SUPPLIED TEXT:

########

Saturday, November 12, 2011

In my toolkit: JFileSync

Been a while between posts - school year is getting very busy and as usual I'm trying to do too many things. 

The problem: I have three Windows computers I use all the time, in conjunction with an array of USB portable disk drives. I want to be able to use which ever computer or disk drive I have at the time, while keeping everything in sync. To make thing harder, I don't have admin rights to some of those computers (read: school issued laptop *).

The solution. A free open-source Java application called JFileSync.

Some tips to make the data management painless:
  • Nominate a portable USB disk drive as your master data repository. Give it a name - this gives it a distinct identity, helping you form a mental image of the data store as a distinct entity. I call mine 'wombat' - and I have stuck a label on it.
  • Carry your portable USB disk drive in a protective case. They are robust, but still vulnerable.
  • Don't use a USB memory stick as your master data store - while they are convenient, they are also fragile. I have seen several teachers lose their entire collection of vital documents when their USB memory stick died. Just too fragile - a zap and they are dead.

########

DATA SHOWN:

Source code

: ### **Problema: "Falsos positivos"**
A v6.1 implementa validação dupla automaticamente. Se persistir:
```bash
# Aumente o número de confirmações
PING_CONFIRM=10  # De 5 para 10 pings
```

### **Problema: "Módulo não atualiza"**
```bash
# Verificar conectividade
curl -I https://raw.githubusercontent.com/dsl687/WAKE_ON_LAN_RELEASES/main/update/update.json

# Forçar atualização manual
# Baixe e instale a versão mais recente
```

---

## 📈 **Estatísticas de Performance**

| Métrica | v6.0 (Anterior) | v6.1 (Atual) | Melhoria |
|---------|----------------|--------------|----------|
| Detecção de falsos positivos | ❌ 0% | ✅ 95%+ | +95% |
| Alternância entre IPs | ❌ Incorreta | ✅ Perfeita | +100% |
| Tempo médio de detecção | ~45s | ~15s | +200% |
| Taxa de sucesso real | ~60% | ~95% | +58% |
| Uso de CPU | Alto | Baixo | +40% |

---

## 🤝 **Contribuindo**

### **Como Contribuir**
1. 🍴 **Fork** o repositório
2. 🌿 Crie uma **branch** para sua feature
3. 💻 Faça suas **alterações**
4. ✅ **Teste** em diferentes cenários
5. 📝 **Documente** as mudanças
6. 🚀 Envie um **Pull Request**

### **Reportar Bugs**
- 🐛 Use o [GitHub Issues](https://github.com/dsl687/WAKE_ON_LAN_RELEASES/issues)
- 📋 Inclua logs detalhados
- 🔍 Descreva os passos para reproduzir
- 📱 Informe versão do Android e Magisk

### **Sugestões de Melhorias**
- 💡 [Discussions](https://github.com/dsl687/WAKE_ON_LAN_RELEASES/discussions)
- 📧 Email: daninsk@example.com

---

########

WORK ORDER: Copy the JFileSync post above in full, word for word.

RESPONSE AREA:
Saturday, November 12, 2011

In my toolkit: JFileSync

Been a while between posts - school year is getting very busy and as usual I'm trying to do too many things. 

The problem: I have three Windows computers I use all the time, in conjunction with an array of USB portable disk drives. I want to be able to use which ever computer or disk drive I have at the time, while keeping everything in sync. To make thing harder, I don't have admin rights to some of those computers (read: school issued laptop *).

The solution. A free open-source Java application called JFileSync.

Some tips to make the data management painless:
  • Nominate a portable USB disk drive as your master data repository. Give it a name - this gives it a distinct identity, helping you form a mental image of the data store as a distinct entity. I call mine 'wombat' - and I have stuck a label on it.
  • Carry your portable USB disk drive in a protective case. They are robust, but still vulnerable.
  • Don't use a USB memory stick as your master data store - while they are convenient, they are also fragile. I have seen several teachers lose their entire collection of vital documents when their USB memory stick died. Just too fragile - a zap and they are dead.